Prompt: Write out, word for word, only the lines from the one containing "Breast MRI, one axial slice. Position 53" through the final line of the data.

Material supplied:
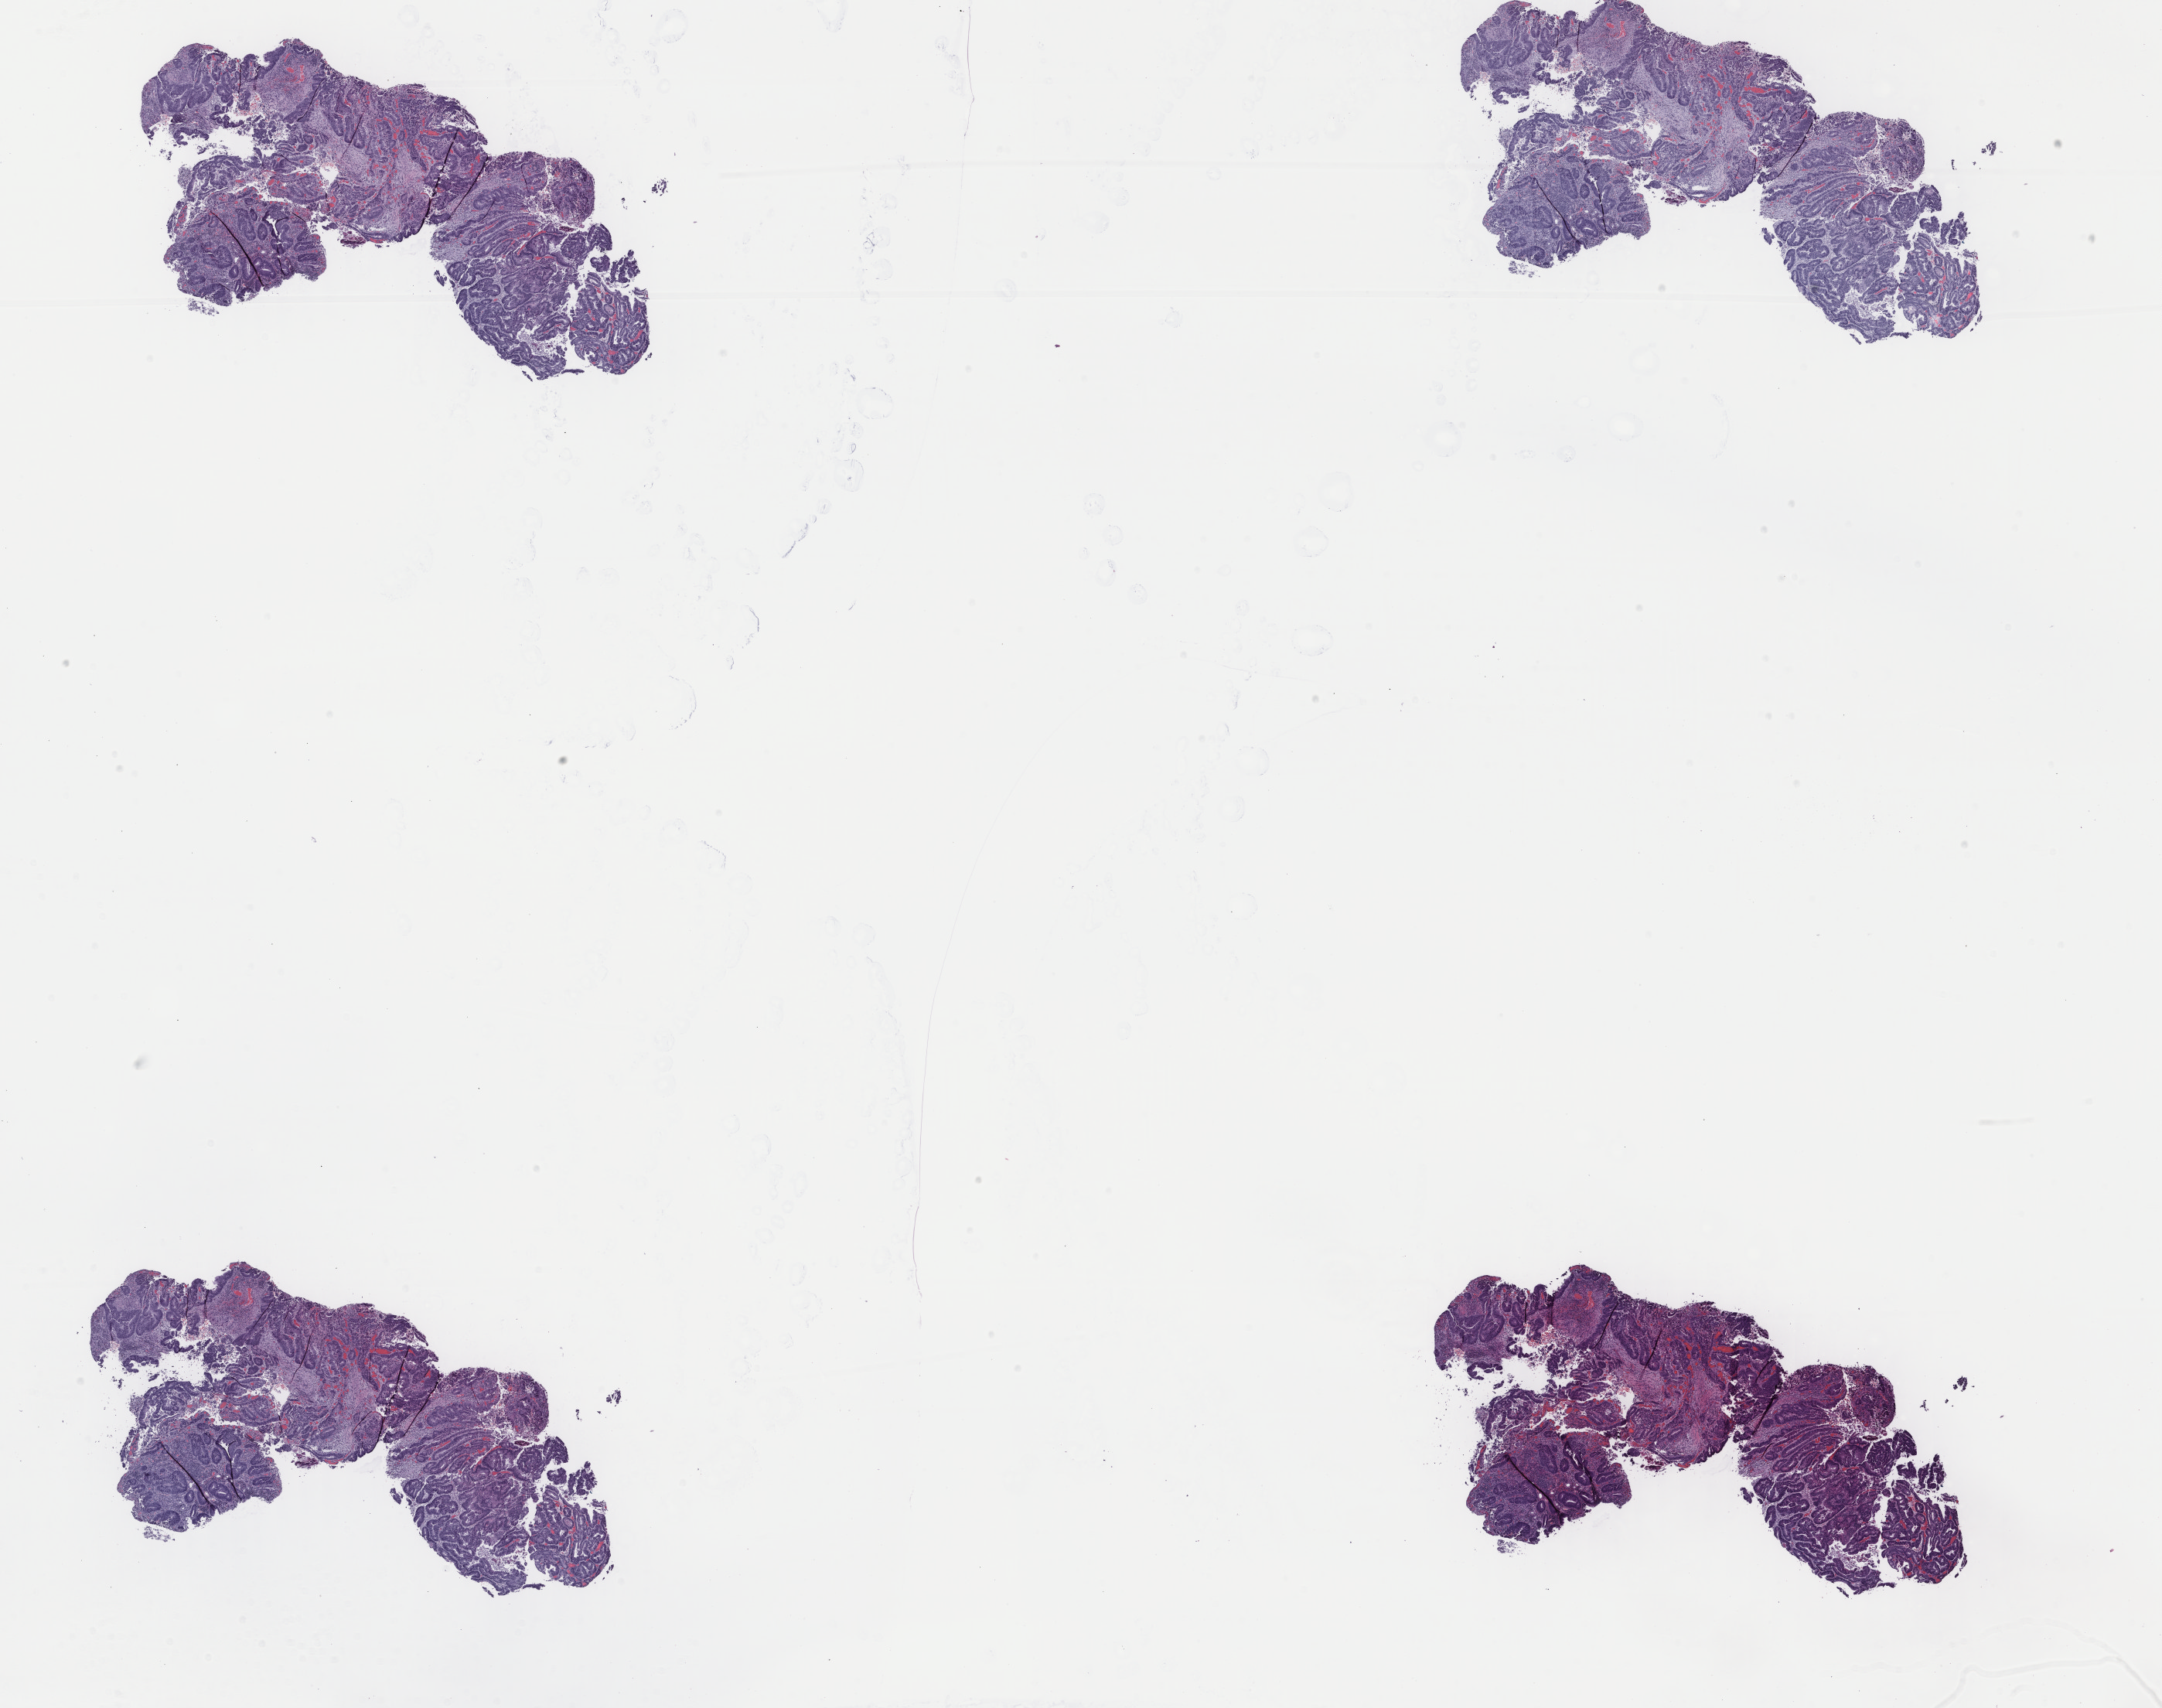
Whole-slide histology image, H&E, low-resolution overview of the scanned area, about 22.2 x 17.5 mm (acquisition: 40x scan), FFPE section, primary tumour sample from the rectum. Female, age 47 years at initial diagnosis.
Diagnosis: Adenocarcinoma, NOS. AJCC pathologic stage: IIA (7th edition). Lymph nodes positive (case pathology): 0 of 33 examined.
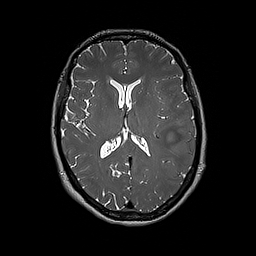
Brain MRI from a brain-tumour surgery series, one axial slice; position 95 of 192 along the scan axis; 1 mm slice thickness; 256 × 256 image matrix, field of view 250 × 250 mm. Case-level facts recorded for this patient, not image findings: histopathology: Glioblastoma; WHO grade: 4; IDH mutation: no; tumour location: Left Frontal.
Outlined on this slice (manually delineated by an expert):
- tumour: bounding box [x1, y1, x2, y2] px = [177, 131, 194, 169]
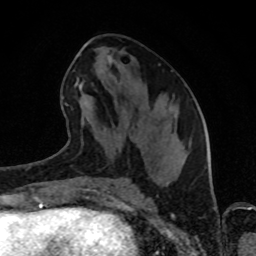
Breast MRI (dynamic contrast-enhanced), one axial slice; slice 40 of 80 in the series (ordered by position); cropped to one breast; dynamic contrast-enhanced series, time point 2 of 8 at this slice position (early post-contrast); 1.5 T; TE 4.2 ms, TR 7 ms; 2 mm slice thickness; 256 × 256 image matrix. Female patient.
Annotated regions visible in this slice (semi-automatic segmentation, software-assisted and operator-edited):
- enhancing-tissue mask used for the functional tumour volume (all voxels passing the contrast-enhancement thresholds inside the analysis volume; usually the tumour): bounding box [x1, y1, x2, y2] px = [65, 48, 174, 105]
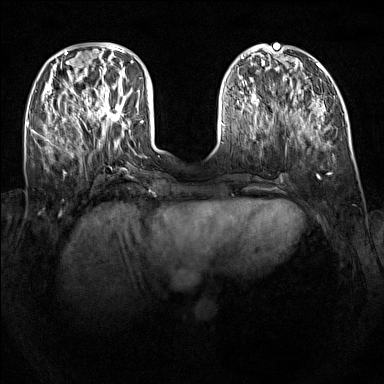
Breast MRI (dynamic contrast-enhanced), one axial slice. Position 41 of 160 along the scan axis. Dynamic contrast-enhanced series, time point 2 of 7 at this slice position (early post-contrast). 1.5 T. TE 1.8 ms, TR 5 ms. 1 mm slice thickness. 384 × 384 image matrix, field of view 340 × 340 mm. Female patient.
Outlined on this slice (semi-automatically segmented with operator editing):
- enhancing-tissue mask used for the functional tumour volume (all voxels passing the contrast-enhancement thresholds inside the analysis volume; usually the tumour): bounding box (x1, y1, x2, y2) in pixels: (96, 89, 127, 124)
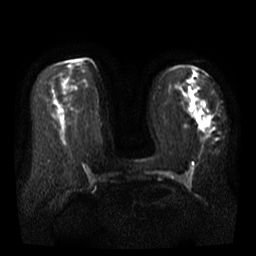
Breast MRI, one axial slice. Position 24 of 41 along the scan axis. Diffusion-weighted series; image 2 of 4 stored at this slice position (different b-values; order by instance number). 3 T. 5 mm slice thickness. 256 × 256 image matrix, field of view 340 × 340 mm. Female patient.
Structures marked on this image (expert manual segmentation):
- tumour on diffusion-weighted imaging: bounding box (x1, y1, x2, y2) in pixels: (195, 115, 210, 129)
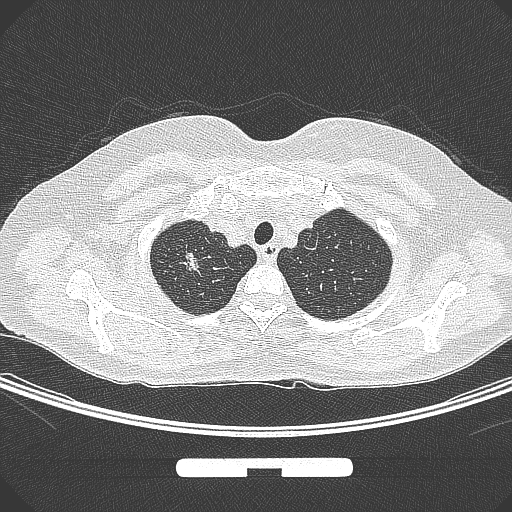
Chest CT, one axial slice; slice 258 of 295 in the series (ordered by position); lung window (W 1500 / L -600 HU); 1 mm slice thickness; 512 × 512 image matrix, field of view 369 × 369 mm. Female patient, age 58 years. Case-level facts recorded for this patient, not image findings: clinical TNM (as recorded): T1b N0 M0.
Outlined on this slice (bounding box drawn by a radiologist):
- lung tumour (recorded histology: adenocarcinoma): bounding box [x1, y1, x2, y2] px = [175, 248, 208, 283]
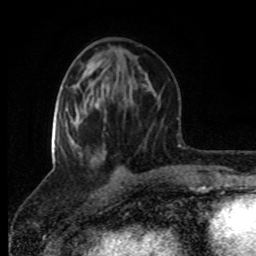
Breast MRI (dynamic contrast-enhanced), one axial slice. Position 34 of 80 along the scan axis. Cropped to one breast. Dynamic contrast-enhanced series, time point 2 of 8 at this slice position (early post-contrast). 1.5 T. TE 4.2 ms, TR 7 ms. 256 × 256 image matrix, field of view 160 × 160 mm. Female patient.
Outlined on this slice (semi-automatic segmentation, software-assisted and operator-edited):
- enhancing-tissue mask used for the functional tumour volume (all voxels passing the contrast-enhancement thresholds inside the analysis volume; usually the tumour): box from (x=52, y=103) to (x=105, y=153) px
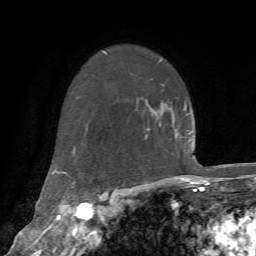
Breast MRI, one axial slice; cropped to one breast; dynamic contrast-enhanced series, time point 2 of 7 at this slice position (early post-contrast); 1.5 T; TE 4.2 ms, TR 8.7 ms; 2.2 mm slice thickness; 256 × 256 image matrix, field of view 180 × 180 mm. Female patient.
Outlined on this slice (semi-automatically segmented with operator editing):
- enhancing-tissue mask used for the functional tumour volume (all voxels passing the contrast-enhancement thresholds inside the analysis volume; usually the tumour): bounding box [x1, y1, x2, y2] px = [148, 107, 162, 130]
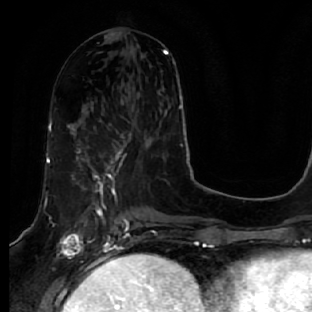
Breast MRI, one axial slice; slice 23 of 64 in the series (ordered by position); cropped to one breast; dynamic contrast-enhanced series, time point 2 of 7 at this slice position (early post-contrast); 1.5 T; TE 2.5 ms, TR 5.4 ms; 2.5 mm slice thickness; 312 × 312 image matrix, field of view 207 × 207 mm. Female patient.
Annotated regions visible in this slice (semi-automatically segmented with operator editing):
- enhancing-tissue mask used for the functional tumour volume (all voxels passing the contrast-enhancement thresholds inside the analysis volume; usually the tumour): bounding box [x1, y1, x2, y2] px = [47, 127, 131, 278]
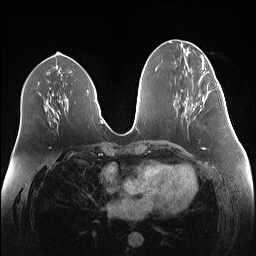
Breast MRI (dynamic contrast-enhanced), one axial slice. Slice 62 of 160 in the series (ordered by position). Dynamic contrast-enhanced series, time point 2 of 7 at this slice position (early post-contrast). 1.5 T. TE 1.4 ms, TR 5 ms. 1.1 mm slice thickness. 256 × 256 image matrix, field of view 340 × 340 mm. Female patient.
Annotated regions visible in this slice (semi-automatic segmentation, software-assisted and operator-edited):
- enhancing-tissue mask used for the functional tumour volume (all voxels passing the contrast-enhancement thresholds inside the analysis volume; usually the tumour): bounding box (x1, y1, x2, y2) in pixels: (198, 84, 219, 110)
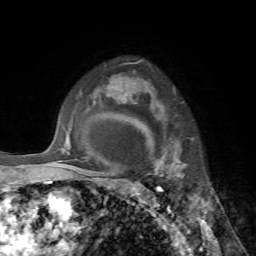
Breast MRI, one axial slice. Position 53 of 72 along the scan axis. Cropped to one breast. Dynamic contrast-enhanced series, time point 2 of 7 at this slice position (early post-contrast). 1.5 T. TE 4.2 ms, TR 8.7 ms. 2.2 mm slice thickness. 256 × 256 image matrix. Female patient.
Outlined on this slice (semi-automatically segmented with operator editing):
- enhancing-tissue mask used for the functional tumour volume (all voxels passing the contrast-enhancement thresholds inside the analysis volume; usually the tumour): bounding box <145,104,180,177> (left, top, right, bottom; pixels)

Task answer:
Breast MRI, one axial slice. Position 53 of 72 along the scan axis. Cropped to one breast. Dynamic contrast-enhanced series, time point 2 of 7 at this slice position (early post-contrast). 1.5 T. TE 4.2 ms, TR 8.7 ms. 2.2 mm slice thickness. 256 × 256 image matrix. Female patient.
Outlined on this slice (semi-automatically segmented with operator editing):
- enhancing-tissue mask used for the functional tumour volume (all voxels passing the contrast-enhancement thresholds inside the analysis volume; usually the tumour): bounding box <145,104,180,177> (left, top, right, bottom; pixels)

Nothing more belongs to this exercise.